Hive’s Text Moderation response format is an instantiation of the general classification response with additional fields to support the pattern-matching algorithms and the optional splitting of larger text inputs into sentence chunks.
Pattern-matching algorithm response:
The pattern-matching algorithm results for profanity are returned in the text_filter object. Similarly, pattern-matching algorithm results for PII are returned in the piientities object. Each pattern match will return an object describing matched substring in the **_value field, the start and end index of the pattern match in the start_index and end_index field, respectively, and the type** (profanity, email, phone number, etc.).
Deep Learning model classifications:
The classified language is returned in the language object. Based on the classified language, and depending on the currently supported text moderation model classes, the moderated_classes field will indicate which classes have been moderated. If the classified language is "UNSUPPORTED", the moderated_classes array will be empty. The output array will contain the deep learning model results for each supported class.
Note: We are aware of an issue where start_index and end_index may be offset or misaligned relative to the text input in some cases. This can occur if the text input is significantly distorted with non-alphabetic characters, if pattern matching occurs on a subword, or if many characters are repeated on both ends of the text input. We are working to optimize our solution to this issue.
{
"id": "19fa9f60-5b06-11ed-8fc4-659b38d4c6a6",
"code": 200,
"project_id": 41392,
"user_id": 3121654,
"created_on": "2022-11-02T23:28:48.546Z",
"status": [
{
"status": {
"code": "0",
"message": "SUCCESS"
},
"response": {
"input": {
"hash": "18320b1e0a343a0ddf7d595f6e64b683",
"inference_client_version": "6.0.13",
"model": "...",
"model_type": "TEXT_CLASSIFICATION",
"model_version": 1,
"text": "...",
"id": "19fa9f60-5b06-11ed-8fc4-659b38d4c6a6",
"created_on": "2022-11-02T23:28:48.214Z",
"user_id": 3121654,
"project_id": 41392,
"charge": 0.003
},
"custom_classes": [
{
"value": "HO",
"start_index": 139,
"end_index": 141,
"class": "badwords_subwords"

> Aim of the exercise: Please reproduce the text moderation documentation word for word from "Hive’s Text Moderation" to "phone number, etc.).".

> Exercise data:
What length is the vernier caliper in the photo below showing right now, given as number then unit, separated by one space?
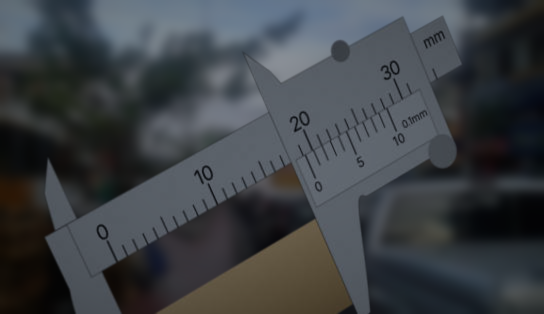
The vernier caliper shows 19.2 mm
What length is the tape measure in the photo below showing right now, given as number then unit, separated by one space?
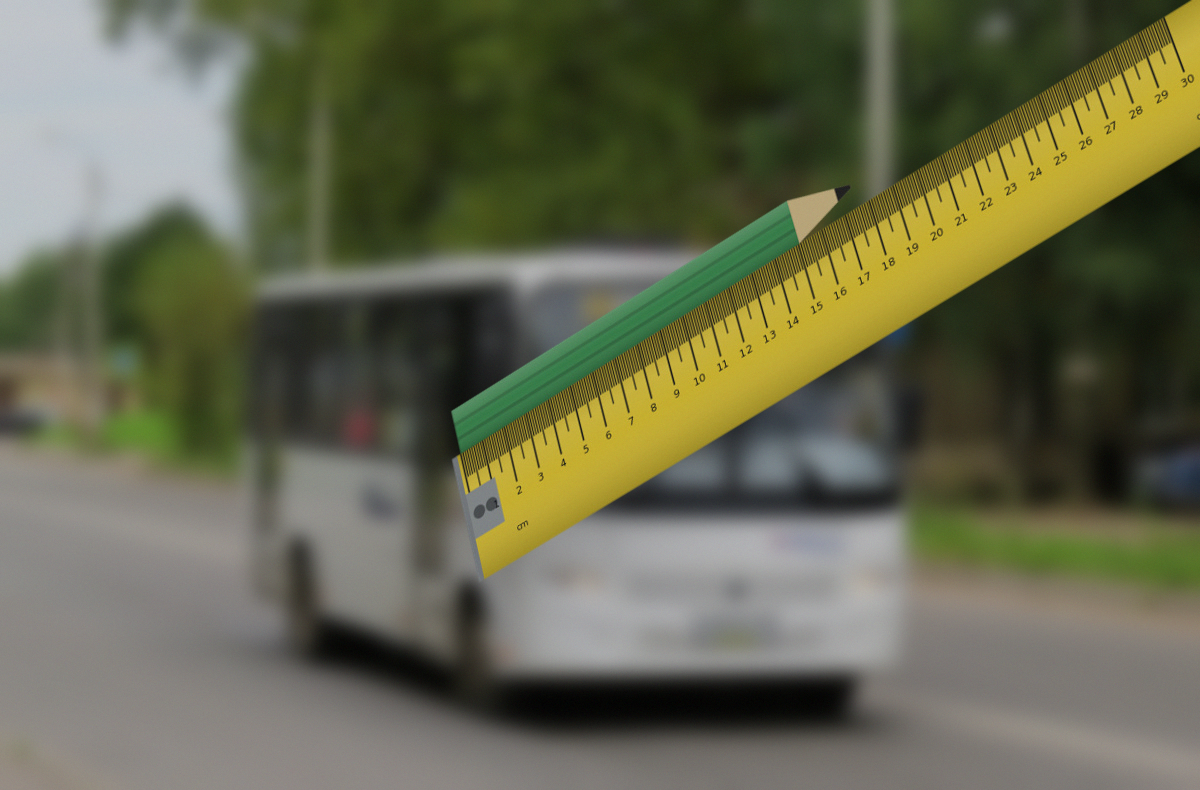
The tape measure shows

> Output for this task:
Hive’s Text Moderation response format is an instantiation of the general classification response with additional fields to support the pattern-matching algorithms and the optional splitting of larger text inputs into sentence chunks.
Pattern-matching algorithm response:
The pattern-matching algorithm results for profanity are returned in the text_filter object. Similarly, pattern-matching algorithm results for PII are returned in the piientities object. Each pattern match will return an object describing matched substring in the **_value field, the start and end index of the pattern match in the start_index and end_index field, respectively, and the type** (profanity, email, phone number, etc.).